El uso excesivo de la privación de libertad, así como la manifiesta falta de infraestructura carcelaria han promovido esta situación desde hace décadas, lo que no debería pasarse por alto en la conciencia de los ciudadanos. Teniendo el Estado posición de garante respecto de dichos internos, no puede perderse de vista que esta situación puede entrañar incluso responsabilidad en sedes internacionales de tutela de los derechos humanos. Este fenómeno, además de poner en riesgo a la población penal, se ha transformado en un escollo insalvable para las políticas públicas de reinserción, lo que ha mantenido nuestras tasas de reincidencia preocupantemente altas (cercanas al 50% de los condenados).
Detrás de este problema yace también un dilema conocido, pues a la presión ciudadana por el incremento de la cárcel como herramienta de seguridad, se contrapone la aversión a sus construcciones. Todos parecen querer más cárceles, pero nadie las quiere cerca. Este problema endémico de oposición ciudadana, que muchas veces ha retardado o directamente impedido levantar nuevos recintos penitenciarios, ha forzado a la autoridad a proyectar nuevas construcciones en las recintos ya existentes, con las dificultades que ello entraña.

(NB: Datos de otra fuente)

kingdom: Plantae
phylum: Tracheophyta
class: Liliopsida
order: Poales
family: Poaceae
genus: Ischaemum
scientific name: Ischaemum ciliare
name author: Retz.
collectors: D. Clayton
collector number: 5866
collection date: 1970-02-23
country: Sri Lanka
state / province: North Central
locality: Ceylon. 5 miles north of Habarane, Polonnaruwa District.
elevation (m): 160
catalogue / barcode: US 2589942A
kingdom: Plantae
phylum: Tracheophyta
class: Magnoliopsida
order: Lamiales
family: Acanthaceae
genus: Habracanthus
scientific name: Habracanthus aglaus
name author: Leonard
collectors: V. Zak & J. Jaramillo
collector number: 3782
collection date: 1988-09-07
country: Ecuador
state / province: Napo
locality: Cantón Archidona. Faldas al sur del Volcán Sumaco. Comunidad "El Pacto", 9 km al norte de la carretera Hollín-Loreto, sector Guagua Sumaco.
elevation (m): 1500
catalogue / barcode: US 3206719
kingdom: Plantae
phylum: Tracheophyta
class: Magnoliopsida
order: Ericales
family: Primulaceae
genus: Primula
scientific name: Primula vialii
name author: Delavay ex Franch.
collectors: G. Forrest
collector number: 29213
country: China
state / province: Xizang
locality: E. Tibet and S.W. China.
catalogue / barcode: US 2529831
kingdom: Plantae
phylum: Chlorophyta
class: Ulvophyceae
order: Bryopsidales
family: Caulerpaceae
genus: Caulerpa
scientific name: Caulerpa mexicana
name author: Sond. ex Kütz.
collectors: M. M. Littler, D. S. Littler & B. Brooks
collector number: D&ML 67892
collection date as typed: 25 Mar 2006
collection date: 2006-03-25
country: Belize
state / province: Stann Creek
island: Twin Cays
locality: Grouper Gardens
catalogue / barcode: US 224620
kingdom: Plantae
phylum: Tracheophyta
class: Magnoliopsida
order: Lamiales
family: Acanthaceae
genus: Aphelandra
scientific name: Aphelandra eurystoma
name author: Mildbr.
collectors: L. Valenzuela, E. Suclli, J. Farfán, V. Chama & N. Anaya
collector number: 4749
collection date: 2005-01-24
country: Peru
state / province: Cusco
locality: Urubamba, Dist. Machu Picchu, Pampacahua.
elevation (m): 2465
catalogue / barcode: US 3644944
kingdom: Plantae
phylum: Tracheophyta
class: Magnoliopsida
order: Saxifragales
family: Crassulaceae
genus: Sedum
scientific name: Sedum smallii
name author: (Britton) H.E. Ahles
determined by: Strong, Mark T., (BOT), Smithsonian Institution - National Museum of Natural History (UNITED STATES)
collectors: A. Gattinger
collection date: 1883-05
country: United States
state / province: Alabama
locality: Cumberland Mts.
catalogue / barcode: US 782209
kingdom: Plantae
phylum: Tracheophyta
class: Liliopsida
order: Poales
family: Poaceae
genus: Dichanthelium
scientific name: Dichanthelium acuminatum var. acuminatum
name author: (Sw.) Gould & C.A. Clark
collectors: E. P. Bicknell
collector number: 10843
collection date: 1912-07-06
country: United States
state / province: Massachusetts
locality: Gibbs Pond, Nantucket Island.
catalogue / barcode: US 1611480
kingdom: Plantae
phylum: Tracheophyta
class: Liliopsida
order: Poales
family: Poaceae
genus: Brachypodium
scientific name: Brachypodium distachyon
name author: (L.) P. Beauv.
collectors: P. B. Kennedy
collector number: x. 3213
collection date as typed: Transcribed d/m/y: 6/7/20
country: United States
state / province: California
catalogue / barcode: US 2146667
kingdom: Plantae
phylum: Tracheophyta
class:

Es evidente que, mientras el país no aborde con decisión los dos frentes involucrados, la racionalización en el uso de la cárcel y una adecuada inversión en infraestructura que permita alcanzar estándares mínimos de habitabilidad y seguridad, tanto la reinserción como la seguridad de los condenados seguirá siendo una quimera. Es de esperar que no se deba aguardar otra emergencia para recordarlo.